Caveman did not build the Eiffel Tower
At the time of writing, I have just survived to a weekend of "Generative AI" training.
When I look at the news, even the technical ones, there are two big trends:
- The pessimists
- It will only lead to more energy consumption
- It will destroy 80% of the jobs
- It will reinforce society bias, leading to more unfairness, and poverty
- It will create a major disruption in the digital world, and in society in general, something we cannot imagine
- The optimists
- It will destroy 80% of the jobs
- It will create many one-person billion-dollar company
- It will create a major disruption in the digital world, and in society in general, something we cannot imagine
- Thanks to Jevons paradox, we will need even more SWE
- It will only create new jobs (when high-level programming languages where introduced, the amount of low-level programming jobs increased)
Let's stick to the facts:
- Generative IA are doing astonishing progresses since the last five years
- AI grew slowly for the 65-70 years before that
- LLMs can come up with not-so-bad solutions without too much effort
- Getting good solutions takes a real effort (though I refute the term "prompt engineering")
- Today's LLMs need a lot of help
During this weekend, I have worked on the frontend of a feed reader.
Even with a first prompt quite detailed regarding the specifications, the first result was disappointing (compiling with a lot of warnings, messy, all the interactions were broken, the UI was very different of the requirements).
I had to rework my prompt, including code examples, enumerating precisely the best practices, etc.
It was better, still a lot of warnings and bugs, but a bit better.
After 3 hours of refactoring and improving, I got something usable.
And this is the whole thing, not only it takes domain knowledge to achieve a "decent" result, but it also takes some skill after this.
Okay, let's admit, and these are facts, that I'm just a beginner, and people more skilled than me achieve better results.
During this weekend, we had a speaker, which introduced him-self as a AI-clip maker expert.
He had the following workflow:
- Write a script for a 90-120 seconds video
- Split it in 1-2 seconds portraits
- Describe precisely each of them (background, foreground, action, lens brand, lens width, etc.)
- Animate each image
- Assemble each sequence
Even seasoned GenAI users need other domain knowledge to perform, which is a good news, because it means all professions won't disappear, they will be enhanced.
The other thing I notice it that, as for software development, there is (still) no way to scale easily (i.e. create a whole 90 minutes movie).
Another thing I have learned during this weekend is that software engineering principles and software architecture skills are still useful for "advanced" usages (i.e.
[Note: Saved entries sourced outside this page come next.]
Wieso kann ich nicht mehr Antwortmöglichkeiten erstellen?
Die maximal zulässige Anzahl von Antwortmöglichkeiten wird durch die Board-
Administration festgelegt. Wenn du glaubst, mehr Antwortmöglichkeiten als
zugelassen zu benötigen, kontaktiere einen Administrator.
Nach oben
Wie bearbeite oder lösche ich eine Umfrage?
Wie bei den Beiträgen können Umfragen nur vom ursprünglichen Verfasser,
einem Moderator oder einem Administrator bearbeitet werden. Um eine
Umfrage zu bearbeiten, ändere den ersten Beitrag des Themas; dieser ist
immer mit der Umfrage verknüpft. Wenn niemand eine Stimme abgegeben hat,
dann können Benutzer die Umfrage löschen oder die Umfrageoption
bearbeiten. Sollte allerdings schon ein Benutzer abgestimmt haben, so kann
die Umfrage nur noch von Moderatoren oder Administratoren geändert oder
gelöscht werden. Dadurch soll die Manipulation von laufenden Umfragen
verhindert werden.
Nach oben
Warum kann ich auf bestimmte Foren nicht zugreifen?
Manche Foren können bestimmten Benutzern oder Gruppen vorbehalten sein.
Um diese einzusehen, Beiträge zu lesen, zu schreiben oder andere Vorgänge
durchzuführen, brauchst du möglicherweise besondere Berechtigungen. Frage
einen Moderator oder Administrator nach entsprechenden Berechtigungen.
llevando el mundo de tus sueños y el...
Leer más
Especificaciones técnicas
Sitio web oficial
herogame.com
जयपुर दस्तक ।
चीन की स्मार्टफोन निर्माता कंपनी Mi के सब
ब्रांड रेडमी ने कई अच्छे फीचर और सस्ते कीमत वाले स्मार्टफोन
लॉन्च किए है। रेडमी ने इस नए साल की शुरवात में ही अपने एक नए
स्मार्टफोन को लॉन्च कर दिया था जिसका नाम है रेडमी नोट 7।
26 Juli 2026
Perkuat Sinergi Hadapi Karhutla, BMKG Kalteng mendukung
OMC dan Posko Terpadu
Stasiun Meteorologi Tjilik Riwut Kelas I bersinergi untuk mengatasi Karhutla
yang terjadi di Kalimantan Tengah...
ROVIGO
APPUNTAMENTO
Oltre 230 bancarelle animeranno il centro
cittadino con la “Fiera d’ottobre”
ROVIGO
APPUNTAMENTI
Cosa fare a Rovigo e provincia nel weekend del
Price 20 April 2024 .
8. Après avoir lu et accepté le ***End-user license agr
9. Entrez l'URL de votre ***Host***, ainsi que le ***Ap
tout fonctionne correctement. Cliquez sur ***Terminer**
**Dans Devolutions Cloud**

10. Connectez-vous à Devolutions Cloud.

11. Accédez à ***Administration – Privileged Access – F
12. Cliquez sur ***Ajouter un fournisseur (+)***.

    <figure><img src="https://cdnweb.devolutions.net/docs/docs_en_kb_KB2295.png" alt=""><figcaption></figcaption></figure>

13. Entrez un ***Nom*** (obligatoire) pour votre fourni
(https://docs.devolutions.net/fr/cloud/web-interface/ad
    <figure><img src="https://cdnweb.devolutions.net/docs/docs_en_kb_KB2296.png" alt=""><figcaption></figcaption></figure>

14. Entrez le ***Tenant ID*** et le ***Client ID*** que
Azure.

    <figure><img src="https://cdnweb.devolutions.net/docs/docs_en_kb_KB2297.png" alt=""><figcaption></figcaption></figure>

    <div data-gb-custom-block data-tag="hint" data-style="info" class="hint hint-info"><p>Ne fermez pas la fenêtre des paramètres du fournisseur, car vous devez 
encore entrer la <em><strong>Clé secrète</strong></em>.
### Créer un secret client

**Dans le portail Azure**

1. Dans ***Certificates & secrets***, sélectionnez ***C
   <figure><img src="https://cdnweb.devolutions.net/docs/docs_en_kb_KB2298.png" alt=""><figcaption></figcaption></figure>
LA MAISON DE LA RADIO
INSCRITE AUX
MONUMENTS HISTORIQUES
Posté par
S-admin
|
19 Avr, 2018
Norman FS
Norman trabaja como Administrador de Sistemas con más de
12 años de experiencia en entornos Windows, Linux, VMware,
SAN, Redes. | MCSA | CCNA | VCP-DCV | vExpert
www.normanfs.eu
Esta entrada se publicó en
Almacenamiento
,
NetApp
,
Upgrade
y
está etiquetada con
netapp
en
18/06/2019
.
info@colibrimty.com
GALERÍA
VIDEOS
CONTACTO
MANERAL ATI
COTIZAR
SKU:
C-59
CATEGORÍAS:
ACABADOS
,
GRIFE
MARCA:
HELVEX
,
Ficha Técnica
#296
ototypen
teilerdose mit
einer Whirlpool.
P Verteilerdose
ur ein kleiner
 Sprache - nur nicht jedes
RAG, MCP, Agentic AI), as they still hold to build large systems including LLMs.
The last fact is that, all the predictions are AI are just predictions, sure there has been a breakthrough, but it does not mean the pace will change or be steady.
Let's finally tackle the title, I belong to the same species which was living in the caves thousands years ago, and the same species which has built the Eiffel Tower.
Sure, cavemen could not build the Eiffel Tower, not because they were stupid, but because they did not have the social and technical knowledge to build it, but the concepts to engineer it.
That's what our new responsibility to structure the new landscape created by AI if it keeps expanding.